La CNAM a d’ailleurs rapporté, lors d’une conférence de presse le 5 octobre, avoir déposé deux plaintes en cours d’instruction au pénal pour un préjudice d’environ 2,3 millions d’euros. Les deux sociétés ont arrêté leurs activités, et l’organisme a réussi a stopper un transfert de fonds vers l’étranger que l’une des deux sociétés avaient tenté de réaliser.

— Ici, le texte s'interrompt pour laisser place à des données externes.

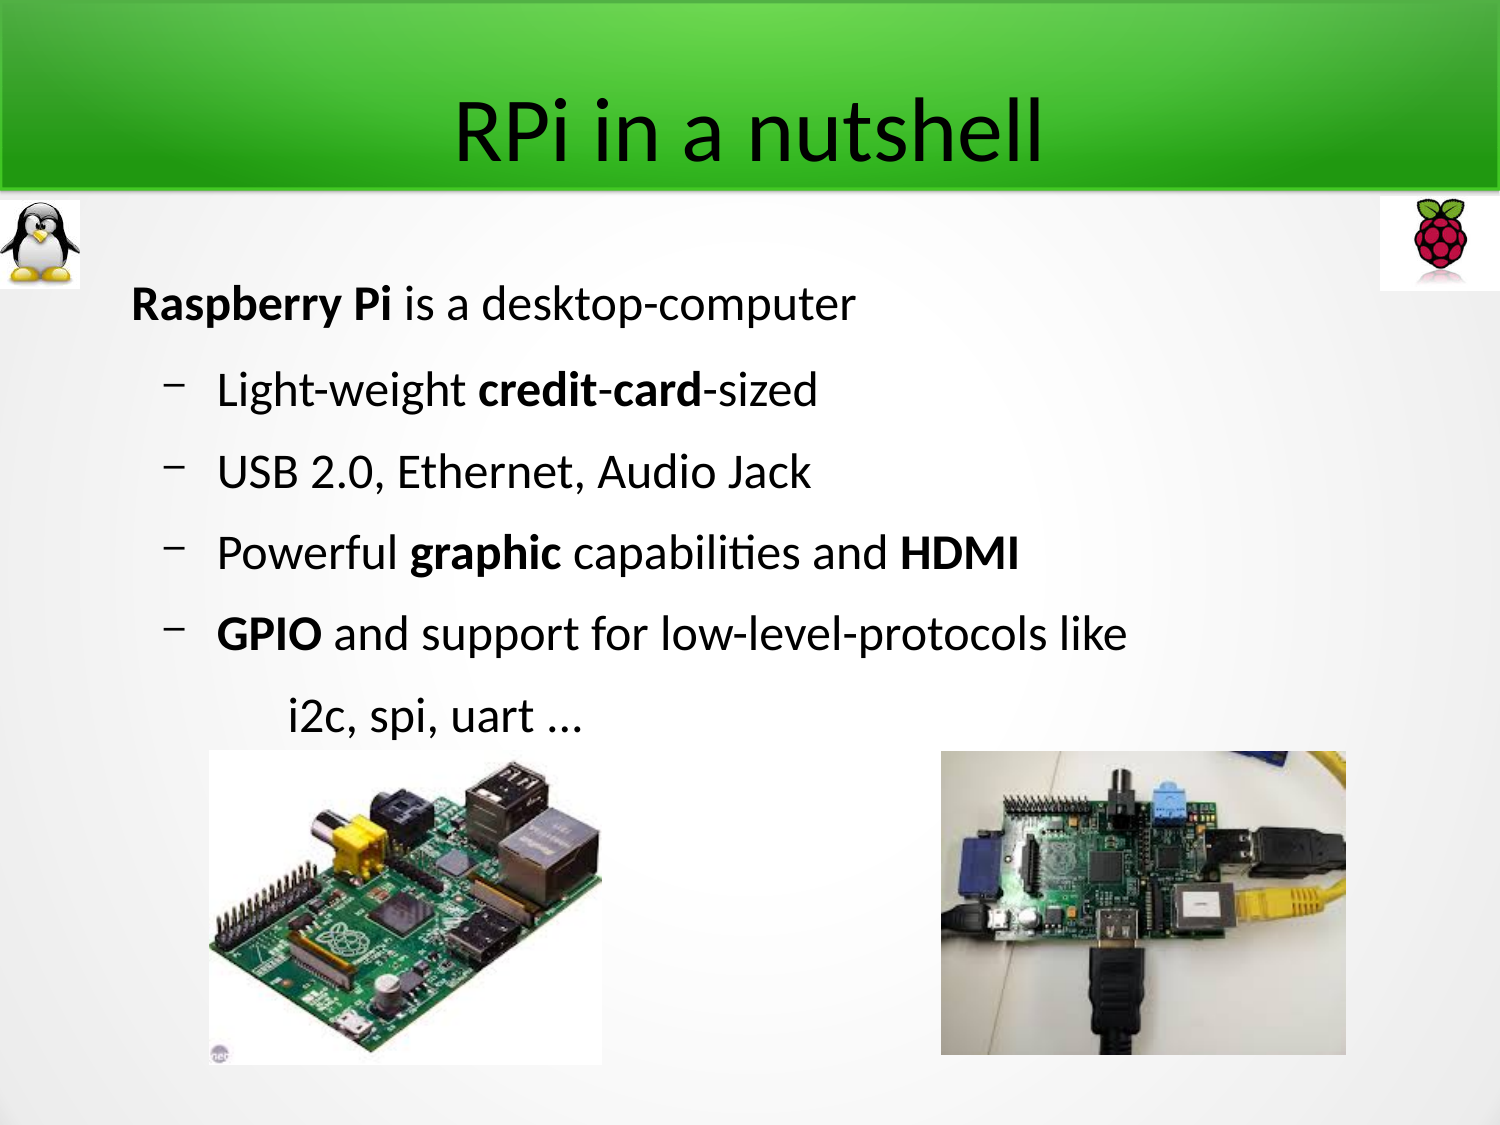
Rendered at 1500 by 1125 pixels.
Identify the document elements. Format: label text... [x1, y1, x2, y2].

picture [0, 200, 80, 289]
picture [209, 1006, 602, 1065]
title RPi in a nutshell [75, 45, 1425, 233]
picture [1380, 196, 1500, 291]
picture [941, 1006, 1346, 1055]
list Raspberry Pi is a desktop-computer Light-weight credit-card-sized USB 2.0, Ethernet, Audio Jack Powerful graphic capabilities and HDMI GPIO and support for low-level-protocols like i2c, spi, uart ... [60, 262, 1411, 1006]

Puis le SDA a participé à l’émission Envoyé Spécial sur les fraudes en audioprothèse, qui a été diffusée le 7 septembre. « Nous avions malgré tout un peu peur de la façon dont l’émission allait faire réagir » a malgré tout avoué Brice Jantzem qui est content du résultat, puisque l’accent a été mis sur la prestation et montré que ce sont bien les nouveaux arrivants qui posent problèmes et pas les anciens.
La création d’un ordre des audioprothésistes pour lutter contre les fraudes
Et de conclure que le conseil d’administration du SDA avait voté le 11 septembre 2023 la volonté de création d’un ordre des audioprothésistes.
David Gélinas, le président de l’ordre des audioprothésistes du Québec est venu expliquer son fonctionnement à cette occasion « pour vous en inspirer », a-t-il expliqué. Au Québec, cette institution contrôle les compétences de ses membres, surveille et gère l’exercice, puis en cas de besoin gère le processus disciplinaire et lutte contre les fraudes. A ceux qui sont inquiets, David Gélinas répond que « L’ordre est là pour intervenir seulement quand ça ne va pas. Un ordre pourrait rétablir en France la confiance du public ».
Matthieu Del Rio, organisateur de ces EPU et président du CNA a expliqué que certains craignaient qu’un ordre limite le développement économique. « Si les règles sont les mêmes pour tout le monde, il est possible de tirer son épingle du jeu » a répondu David Gélinas.
Le prix de la cotisation en suspens
Pour finir, la seule question non tranchée reste le prix de la cotisation à cet ordre des audioprothésistes français, sujet pourtant important. Brice Jantzem l’évalue entre 500 et 1000 euros, alors que Matthieu Del Rio l’envisage plus autour des 1000 à 1500 euros.
« Avant de réfléchir à la cotisation, il faut déjà une volonté politique de le créer » a conclu Brice Jantzem, une précédente expérience avec l’ordre des infirmiers qui a été épinglé par un rapport de la cour des comptes en mars 2021, notamment sur ses frais de fonctionnement, ayant peut-être refroidi les velléités politiques.